== Information provided

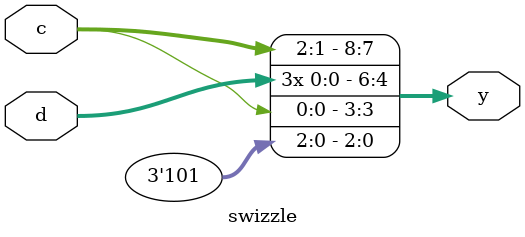
<source format=v>
module swizzle(input  [3:0]  c, d,
               output [8:0] y);

  assign y = {c[2:1], {3{d[0]}}, c[0], 3'b101};
endmodule
</source>
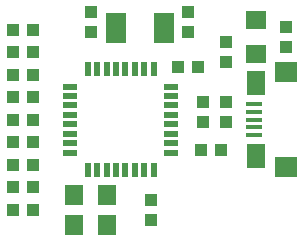
<source format=gtp>
G75*
G70*
%OFA0B0*%
%FSLAX24Y24*%
%IPPOS*%
%LPD*%
%AMOC8*
5,1,8,0,0,1.08239X$1,22.5*
%
%ADD10R,0.0710X0.0630*%
%ADD11R,0.0210X0.0500*%
%ADD12R,0.0500X0.0210*%
%ADD13R,0.0394X0.0433*%
%ADD14R,0.0433X0.0394*%
%ADD15R,0.0630X0.0710*%
%ADD16R,0.0700X0.1000*%
%ADD17R,0.0551X0.0138*%
%ADD18R,0.0748X0.0709*%
%ADD19R,0.0630X0.0827*%
D10*
X013300Y006543D03*
X013300Y007663D03*
D11*
X009903Y006043D03*
X009588Y006043D03*
X009273Y006043D03*
X008958Y006043D03*
X008643Y006043D03*
X008328Y006043D03*
X008013Y006043D03*
X007698Y006043D03*
X007698Y002663D03*
X008013Y002663D03*
X008328Y002663D03*
X008643Y002663D03*
X008958Y002663D03*
X009273Y002663D03*
X009588Y002663D03*
X009903Y002663D03*
D12*
X010490Y003250D03*
X010490Y003565D03*
X010490Y003880D03*
X010490Y004195D03*
X010490Y004510D03*
X010490Y004825D03*
X010490Y005140D03*
X010490Y005455D03*
X007110Y005455D03*
X007110Y005140D03*
X007110Y004825D03*
X007110Y004510D03*
X007110Y004195D03*
X007110Y003880D03*
X007110Y003565D03*
X007110Y003250D03*
D13*
X005216Y001353D03*
X005885Y001353D03*
X005885Y002103D03*
X005216Y002103D03*
X005216Y002853D03*
X005885Y002853D03*
X005885Y003603D03*
X005216Y003603D03*
X005216Y004353D03*
X005885Y004353D03*
X005885Y005103D03*
X005216Y005103D03*
X005216Y005853D03*
X005885Y005853D03*
X005885Y006603D03*
X005216Y006603D03*
X005216Y007353D03*
X005885Y007353D03*
X007800Y007268D03*
X007800Y007937D03*
X011050Y007937D03*
X011050Y007268D03*
X012300Y006937D03*
X012300Y006268D03*
D14*
X011385Y006103D03*
X010716Y006103D03*
X011550Y004937D03*
X012300Y004937D03*
X012300Y004268D03*
X011550Y004268D03*
X011466Y003353D03*
X012135Y003353D03*
X009800Y001687D03*
X009800Y001018D03*
X014300Y006768D03*
X014300Y007437D03*
D15*
X008360Y001853D03*
X007240Y001853D03*
X007240Y000853D03*
X008360Y000853D03*
D16*
X008650Y007403D03*
X010250Y007403D03*
D17*
X013257Y004865D03*
X013257Y004609D03*
X013257Y004353D03*
X013257Y004097D03*
X013257Y003841D03*
D18*
X014300Y002778D03*
X014300Y005928D03*
D19*
X013296Y005573D03*
X013296Y003132D03*
M02*

</source>
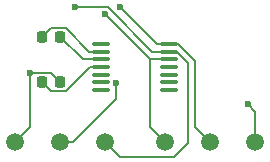
<source format=gbr>
%TF.GenerationSoftware,KiCad,Pcbnew,9.0.6*%
%TF.CreationDate,2026-01-10T16:59:14-06:00*%
%TF.ProjectId,hall_effect_breakout,68616c6c-5f65-4666-9665-63745f627265,rev?*%
%TF.SameCoordinates,Original*%
%TF.FileFunction,Copper,L2,Bot*%
%TF.FilePolarity,Positive*%
%FSLAX46Y46*%
G04 Gerber Fmt 4.6, Leading zero omitted, Abs format (unit mm)*
G04 Created by KiCad (PCBNEW 9.0.6) date 2026-01-10 16:59:14*
%MOMM*%
%LPD*%
G01*
G04 APERTURE LIST*
G04 Aperture macros list*
%AMRoundRect*
0 Rectangle with rounded corners*
0 $1 Rounding radius*
0 $2 $3 $4 $5 $6 $7 $8 $9 X,Y pos of 4 corners*
0 Add a 4 corners polygon primitive as box body*
4,1,4,$2,$3,$4,$5,$6,$7,$8,$9,$2,$3,0*
0 Add four circle primitives for the rounded corners*
1,1,$1+$1,$2,$3*
1,1,$1+$1,$4,$5*
1,1,$1+$1,$6,$7*
1,1,$1+$1,$8,$9*
0 Add four rect primitives between the rounded corners*
20,1,$1+$1,$2,$3,$4,$5,0*
20,1,$1+$1,$4,$5,$6,$7,0*
20,1,$1+$1,$6,$7,$8,$9,0*
20,1,$1+$1,$8,$9,$2,$3,0*%
G04 Aperture macros list end*
%TA.AperFunction,SMDPad,CuDef*%
%ADD10C,1.500000*%
%TD*%
%TA.AperFunction,SMDPad,CuDef*%
%ADD11RoundRect,0.225000X0.225000X0.250000X-0.225000X0.250000X-0.225000X-0.250000X0.225000X-0.250000X0*%
%TD*%
%TA.AperFunction,SMDPad,CuDef*%
%ADD12RoundRect,0.100000X0.637500X0.100000X-0.637500X0.100000X-0.637500X-0.100000X0.637500X-0.100000X0*%
%TD*%
%TA.AperFunction,ViaPad*%
%ADD13C,0.600000*%
%TD*%
%TA.AperFunction,Conductor*%
%ADD14C,0.200000*%
%TD*%
G04 APERTURE END LIST*
D10*
%TO.P,5V,1,1*%
%TO.N,+5V*%
X91440000Y-107950000D03*
%TD*%
%TO.P,GND,1,1*%
%TO.N,GND*%
X111760000Y-107950000D03*
%TD*%
%TO.P,TMP,1,1*%
%TO.N,/Temp*%
X95250000Y-107950000D03*
%TD*%
D11*
%TO.P,C1,2*%
%TO.N,Net-(U1-GND)*%
X93700000Y-99060000D03*
%TO.P,C1,1*%
%TO.N,Net-(U1-VDD3V)*%
X95250000Y-99060000D03*
%TD*%
%TO.P,C2,2*%
%TO.N,Net-(U1-VDD5V)*%
X93700000Y-102870000D03*
%TO.P,C2,1*%
%TO.N,+5V*%
X95250000Y-102870000D03*
%TD*%
D12*
%TO.P,U1,1,~{CSn}*%
%TO.N,/H3{slash}CS*%
X104462500Y-99650000D03*
%TO.P,U1,2,CLK*%
%TO.N,/H1{slash}SCK*%
X104462500Y-100300000D03*
%TO.P,U1,3,MISO*%
%TO.N,/H2{slash}MISO*%
X104462500Y-100950000D03*
%TO.P,U1,4,MOSI*%
%TO.N,+3.3V*%
X104462500Y-101600000D03*
%TO.P,U1,5,TEST*%
%TO.N,unconnected-(U1-TEST-Pad5)*%
X104462500Y-102250000D03*
%TO.P,U1,6,TEST*%
%TO.N,unconnected-(U1-TEST-Pad6)*%
X104462500Y-102900000D03*
%TO.P,U1,7,TEST*%
%TO.N,unconnected-(U1-TEST-Pad7)*%
X104462500Y-103550000D03*
%TO.P,U1,8,TEST*%
%TO.N,unconnected-(U1-TEST-Pad8)*%
X98737500Y-103550000D03*
%TO.P,U1,9,TEST*%
%TO.N,unconnected-(U1-TEST-Pad9)*%
X98737500Y-102900000D03*
%TO.P,U1,10,TEST*%
%TO.N,unconnected-(U1-TEST-Pad10)*%
X98737500Y-102250000D03*
%TO.P,U1,11,VDD5V*%
%TO.N,Net-(U1-VDD5V)*%
X98737500Y-101600000D03*
%TO.P,U1,12,VDD3V*%
%TO.N,Net-(U1-VDD3V)*%
X98737500Y-100950000D03*
%TO.P,U1,13,GND*%
%TO.N,Net-(U1-GND)*%
X98737500Y-100300000D03*
%TO.P,U1,14,PWM*%
%TO.N,unconnected-(U1-PWM-Pad14)*%
X98737500Y-99650000D03*
%TD*%
D10*
%TO.P,H1,1,1*%
%TO.N,/H1{slash}SCK*%
X99060000Y-107950000D03*
%TD*%
%TO.P,H2,1,1*%
%TO.N,/H2{slash}MISO*%
X104140000Y-107950000D03*
%TD*%
%TO.P,H3,1,1*%
%TO.N,/H3{slash}CS*%
X107950000Y-107950000D03*
%TD*%
D13*
%TO.N,GND*%
X111125000Y-104775000D03*
%TO.N,/H1{slash}SCK*%
X96520000Y-96520000D03*
%TO.N,+5V*%
X92710000Y-102094000D03*
%TO.N,/Temp*%
X99975000Y-102965000D03*
%TO.N,/H2{slash}MISO*%
X99060000Y-97155000D03*
%TO.N,/H3{slash}CS*%
X100330000Y-96520000D03*
%TD*%
D14*
%TO.N,Net-(U1-GND)*%
X97715100Y-100300000D02*
X98737500Y-100300000D01*
X95699100Y-98284000D02*
X97715100Y-100300000D01*
X94476000Y-98284000D02*
X95699100Y-98284000D01*
X93700000Y-99060000D02*
X94476000Y-98284000D01*
%TO.N,Net-(U1-VDD3V)*%
X97140000Y-100950000D02*
X98737500Y-100950000D01*
X95250000Y-99060000D02*
X97140000Y-100950000D01*
%TO.N,Net-(U1-VDD5V)*%
X94476000Y-103646000D02*
X93700000Y-102870000D01*
X95699100Y-103646000D02*
X94476000Y-103646000D01*
X97745100Y-101600000D02*
X95699100Y-103646000D01*
X98737500Y-101600000D02*
X97745100Y-101600000D01*
%TO.N,GND*%
X111760000Y-105410000D02*
X111125000Y-104775000D01*
X111760000Y-107950000D02*
X111760000Y-105410000D01*
%TO.N,/H1{slash}SCK*%
X103055000Y-100300000D02*
X104462000Y-100300000D01*
X99274900Y-96520000D02*
X103055000Y-100300000D01*
X96520000Y-96520000D02*
X99274900Y-96520000D01*
X104462000Y-100300000D02*
X103055000Y-100300000D01*
X105120000Y-100300000D02*
X104462000Y-100300000D01*
X106045000Y-101225000D02*
X105120000Y-100300000D01*
X106045000Y-108058000D02*
X106045000Y-101225000D01*
X104883000Y-109220000D02*
X106045000Y-108058000D01*
X100330000Y-109220000D02*
X104883000Y-109220000D01*
X99060000Y-107950000D02*
X100330000Y-109220000D01*
%TO.N,+5V*%
X92710000Y-106680000D02*
X91440000Y-107950000D01*
X92710000Y-102094000D02*
X92710000Y-106680000D01*
X94474000Y-102094000D02*
X95250000Y-102870000D01*
X92710000Y-102094000D02*
X94474000Y-102094000D01*
%TO.N,/Temp*%
X99975000Y-104286000D02*
X99975000Y-102965000D01*
X96310700Y-107950000D02*
X99975000Y-104286000D01*
X95250000Y-107950000D02*
X96310700Y-107950000D01*
%TO.N,/H2{slash}MISO*%
X102855000Y-100950000D02*
X102870000Y-100950000D01*
X99060000Y-97155000D02*
X102855000Y-100950000D01*
X102870000Y-106680000D02*
X102870000Y-100950000D01*
X104140000Y-107950000D02*
X102870000Y-106680000D01*
X102870000Y-100950000D02*
X104462000Y-100950000D01*
X104462500Y-100950000D02*
X104462000Y-100950000D01*
%TO.N,/H3{slash}CS*%
X103460000Y-99650000D02*
X104462000Y-99650000D01*
X100330000Y-96520000D02*
X103460000Y-99650000D01*
X106680000Y-106680000D02*
X107950000Y-107950000D01*
X106680000Y-101130000D02*
X106680000Y-106680000D01*
X105200000Y-99650000D02*
X106680000Y-101130000D01*
X104462000Y-99650000D02*
X105200000Y-99650000D01*
%TD*%
M02*

</source>
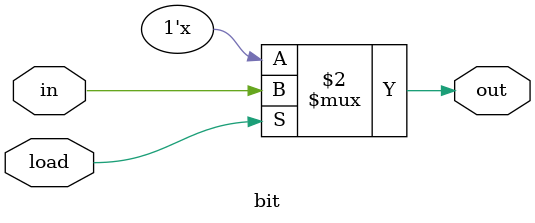
<source format=v>
module bit(input in, input load, output reg out);
    
    always @ (*) begin
        if (load) begin
            out <= in;
        end
    end

endmodule
</source>
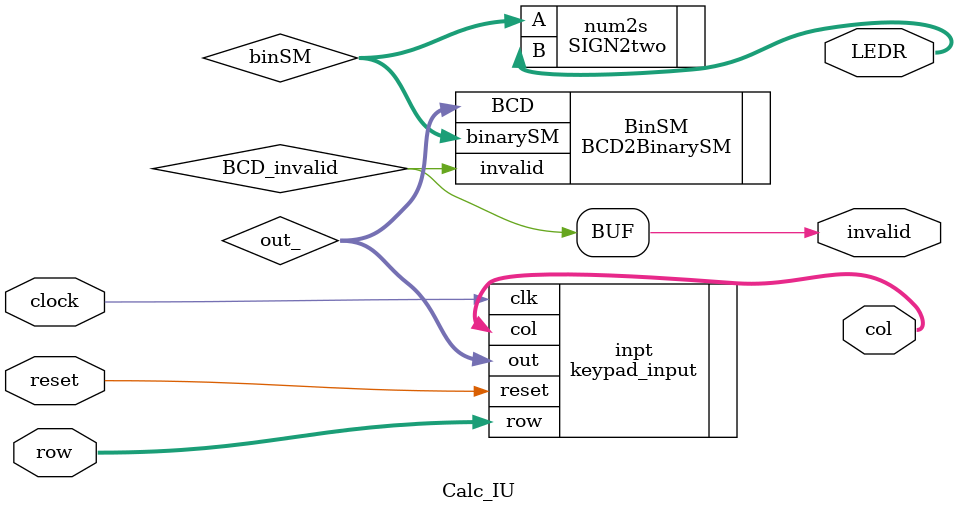
<source format=v>

module Calc_IU (
	input clock, reset, 
	input [3:0] row,
	output [3:0] col,
	output [7:0] LEDR,
	output invalid
	);
	
	wire [15:0] out_;
	
	keypad_input inpt (
		.clk(clock) ,
		.reset(reset) ,
		.row(row) ,
		.col(col) ,
		.out(out_) 
	);
	
	wire [7:0] binSM;
	wire BCD_invalid;
	
	BCD2BinarySM BinSM (
		.BCD(out_) ,
		.binarySM(binSM),
		.invalid(BCD_invalid)
	);
	
	
	SIGN2two num2s (
		.A(binSM) ,
		.B(LEDR) 
	);
	
	assign invalid = BCD_invalid;
	
endmodule 
</source>
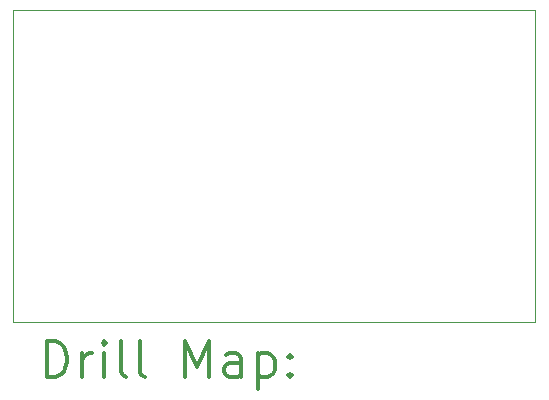
<source format=gbr>
%FSLAX45Y45*%
G04 Gerber Fmt 4.5, Leading zero omitted, Abs format (unit mm)*
G04 Created by KiCad (PCBNEW (5.1.6)-1) date 2022-09-19 12:58:51*
%MOMM*%
%LPD*%
G01*
G04 APERTURE LIST*
%TA.AperFunction,Profile*%
%ADD10C,0.050000*%
%TD*%
%ADD11C,0.200000*%
%ADD12C,0.300000*%
G04 APERTURE END LIST*
D10*
X12954000Y-8496300D02*
X17373600Y-8496300D01*
X12954000Y-11137900D02*
X12954000Y-8496300D01*
X17373600Y-11137900D02*
X12954000Y-11137900D01*
X17373600Y-8496300D02*
X17373600Y-11137900D01*
D11*
D12*
X13237928Y-11606114D02*
X13237928Y-11306114D01*
X13309357Y-11306114D01*
X13352214Y-11320400D01*
X13380786Y-11348971D01*
X13395071Y-11377543D01*
X13409357Y-11434686D01*
X13409357Y-11477543D01*
X13395071Y-11534686D01*
X13380786Y-11563257D01*
X13352214Y-11591829D01*
X13309357Y-11606114D01*
X13237928Y-11606114D01*
X13537928Y-11606114D02*
X13537928Y-11406114D01*
X13537928Y-11463257D02*
X13552214Y-11434686D01*
X13566500Y-11420400D01*
X13595071Y-11406114D01*
X13623643Y-11406114D01*
X13723643Y-11606114D02*
X13723643Y-11406114D01*
X13723643Y-11306114D02*
X13709357Y-11320400D01*
X13723643Y-11334686D01*
X13737928Y-11320400D01*
X13723643Y-11306114D01*
X13723643Y-11334686D01*
X13909357Y-11606114D02*
X13880786Y-11591829D01*
X13866500Y-11563257D01*
X13866500Y-11306114D01*
X14066500Y-11606114D02*
X14037928Y-11591829D01*
X14023643Y-11563257D01*
X14023643Y-11306114D01*
X14409357Y-11606114D02*
X14409357Y-11306114D01*
X14509357Y-11520400D01*
X14609357Y-11306114D01*
X14609357Y-11606114D01*
X14880786Y-11606114D02*
X14880786Y-11448971D01*
X14866500Y-11420400D01*
X14837928Y-11406114D01*
X14780786Y-11406114D01*
X14752214Y-11420400D01*
X14880786Y-11591829D02*
X14852214Y-11606114D01*
X14780786Y-11606114D01*
X14752214Y-11591829D01*
X14737928Y-11563257D01*
X14737928Y-11534686D01*
X14752214Y-11506114D01*
X14780786Y-11491829D01*
X14852214Y-11491829D01*
X14880786Y-11477543D01*
X15023643Y-11406114D02*
X15023643Y-11706114D01*
X15023643Y-11420400D02*
X15052214Y-11406114D01*
X15109357Y-11406114D01*
X15137928Y-11420400D01*
X15152214Y-11434686D01*
X15166500Y-11463257D01*
X15166500Y-11548971D01*
X15152214Y-11577543D01*
X15137928Y-11591829D01*
X15109357Y-11606114D01*
X15052214Y-11606114D01*
X15023643Y-11591829D01*
X15295071Y-11577543D02*
X15309357Y-11591829D01*
X15295071Y-11606114D01*
X15280786Y-11591829D01*
X15295071Y-11577543D01*
X15295071Y-11606114D01*
X15295071Y-11420400D02*
X15309357Y-11434686D01*
X15295071Y-11448971D01*
X15280786Y-11434686D01*
X15295071Y-11420400D01*
X15295071Y-11448971D01*
M02*

</source>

====

▶ _Your task_: Scan the entries above and show each line that contains the word "macros".

▶ _Answer below_:
G04 Aperture macros list*
G04 Aperture macros list end*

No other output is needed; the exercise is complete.